(Required action):
Records appear below. Give all of them again, exactly.
'''
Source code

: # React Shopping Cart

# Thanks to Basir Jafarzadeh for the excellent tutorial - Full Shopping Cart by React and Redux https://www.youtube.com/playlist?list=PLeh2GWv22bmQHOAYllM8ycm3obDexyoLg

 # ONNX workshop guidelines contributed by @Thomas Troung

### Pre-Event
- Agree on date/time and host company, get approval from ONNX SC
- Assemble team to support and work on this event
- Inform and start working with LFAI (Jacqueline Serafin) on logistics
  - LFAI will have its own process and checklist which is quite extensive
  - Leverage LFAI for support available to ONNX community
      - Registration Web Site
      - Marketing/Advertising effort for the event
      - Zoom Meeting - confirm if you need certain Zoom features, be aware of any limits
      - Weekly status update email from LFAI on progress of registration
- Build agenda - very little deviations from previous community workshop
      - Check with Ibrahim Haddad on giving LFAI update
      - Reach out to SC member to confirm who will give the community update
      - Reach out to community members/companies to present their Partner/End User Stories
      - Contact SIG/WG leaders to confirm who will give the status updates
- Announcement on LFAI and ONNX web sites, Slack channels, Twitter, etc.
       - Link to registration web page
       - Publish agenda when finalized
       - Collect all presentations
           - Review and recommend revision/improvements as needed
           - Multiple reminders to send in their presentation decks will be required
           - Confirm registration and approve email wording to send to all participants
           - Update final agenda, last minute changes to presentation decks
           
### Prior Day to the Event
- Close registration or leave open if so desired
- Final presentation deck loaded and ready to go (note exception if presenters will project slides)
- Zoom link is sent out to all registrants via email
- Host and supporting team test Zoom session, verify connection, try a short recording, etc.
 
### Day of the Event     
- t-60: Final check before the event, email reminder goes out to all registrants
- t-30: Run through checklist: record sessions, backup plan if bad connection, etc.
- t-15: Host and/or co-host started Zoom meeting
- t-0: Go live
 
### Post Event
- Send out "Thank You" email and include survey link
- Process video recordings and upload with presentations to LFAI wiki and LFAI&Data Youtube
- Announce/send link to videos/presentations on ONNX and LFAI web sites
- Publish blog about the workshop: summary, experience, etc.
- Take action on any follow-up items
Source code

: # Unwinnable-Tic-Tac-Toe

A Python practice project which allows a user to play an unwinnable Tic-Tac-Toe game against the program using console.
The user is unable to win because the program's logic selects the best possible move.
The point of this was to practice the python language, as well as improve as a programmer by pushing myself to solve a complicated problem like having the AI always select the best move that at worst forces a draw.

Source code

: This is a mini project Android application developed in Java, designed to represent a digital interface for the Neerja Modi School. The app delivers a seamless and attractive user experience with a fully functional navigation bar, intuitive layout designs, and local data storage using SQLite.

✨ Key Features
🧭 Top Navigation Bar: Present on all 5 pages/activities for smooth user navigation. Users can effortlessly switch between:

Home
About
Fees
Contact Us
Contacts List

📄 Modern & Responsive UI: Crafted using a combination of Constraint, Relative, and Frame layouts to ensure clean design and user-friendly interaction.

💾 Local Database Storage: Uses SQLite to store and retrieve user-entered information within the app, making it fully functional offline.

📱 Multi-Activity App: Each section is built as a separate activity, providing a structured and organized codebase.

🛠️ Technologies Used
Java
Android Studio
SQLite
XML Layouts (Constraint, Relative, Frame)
'''
(Output below):
Source code

: # React Shopping Cart

# Thanks to Basir Jafarzadeh for the excellent tutorial - Full Shopping Cart by React and Redux https://www.youtube.com/playlist?list=PLeh2GWv22bmQHOAYllM8ycm3obDexyoLg

 # ONNX workshop guidelines contributed by @Thomas Troung

### Pre-Event
- Agree on date/time and host company, get approval from ONNX SC
- Assemble team to support and work on this event
- Inform and start working with LFAI (Jacqueline Serafin) on logistics
  - LFAI will have its own process and checklist which is quite extensive
  - Leverage LFAI for support available to ONNX community
      - Registration Web Site
      - Marketing/Advertising effort for the event
      - Zoom Meeting - confirm if you need certain Zoom features, be aware of any limits
      - Weekly status update email from LFAI on progress of registration
- Build agenda - very little deviations from previous community workshop
      - Check with Ibrahim Haddad on giving LFAI update
      - Reach out to SC member to confirm who will give the community update
      - Reach out to community members/companies to present their Partner/End User Stories
      - Contact SIG/WG leaders to confirm who will give the status updates
- Announcement on LFAI and ONNX web sites, Slack channels, Twitter, etc.
       - Link to registration web page
       - Publish agenda when finalized
       - Collect all presentations
           - Review and recommend revision/improvements as needed
           - Multiple reminders to send in their presentation decks will be required
           - Confirm registration and approve email wording to send to all participants
           - Update final agenda, last minute changes to presentation decks
           
### Prior Day to the Event
- Close registration or leave open if so desired
- Final presentation deck loaded and ready to go (note exception if presenters will project slides)
- Zoom link is sent out to all registrants via email
- Host and supporting team test Zoom session, verify connection, try a short recording, etc.
 
### Day of the Event     
- t-60: Final check before the event, email reminder goes out to all registrants
- t-30: Run through checklist: record sessions, backup plan if bad connection, etc.
- t-15: Host and/or co-host started Zoom meeting
- t-0: Go live
 
### Post Event
- Send out "Thank You" email and include survey link
- Process video recordings and upload with presentations to LFAI wiki and LFAI&Data Youtube
- Announce/send link to videos/presentations on ONNX and LFAI web sites
- Publish blog about the workshop: summary, experience, etc.
- Take action on any follow-up items
Source code

: # Unwinnable-Tic-Tac-Toe

A Python practice project which allows a user to play an unwinnable Tic-Tac-Toe game against the program using console.
The user is unable to win because the program's logic selects the best possible move.
The point of this was to practice the python language, as well as improve as a programmer by pushing myself to solve a complicated problem like having the AI always select the best move that at worst forces a draw.

Source code

: This is a mini project Android application developed in Java, designed to represent a digital interface for the Neerja Modi School. The app delivers a seamless and attractive user experience with a fully functional navigation bar, intuitive layout designs, and local data storage using SQLite.

✨ Key Features
🧭 Top Navigation Bar: Present on all 5 pages/activities for smooth user navigation. Users can effortlessly switch between:

Home
About
Fees
Contact Us
Contacts List

📄 Modern & Responsive UI: Crafted using a combination of Constraint, Relative, and Frame layouts to ensure clean design and user-friendly interaction.

💾 Local Database Storage: Uses SQLite to store and retrieve user-entered information within the app, making it fully functional offline.

📱 Multi-Activity App: Each section is built as a separate activity, providing a structured and organized codebase.

🛠️ Technologies Used
Java
Android Studio
SQLite
XML Layouts (Constraint, Relative, Frame)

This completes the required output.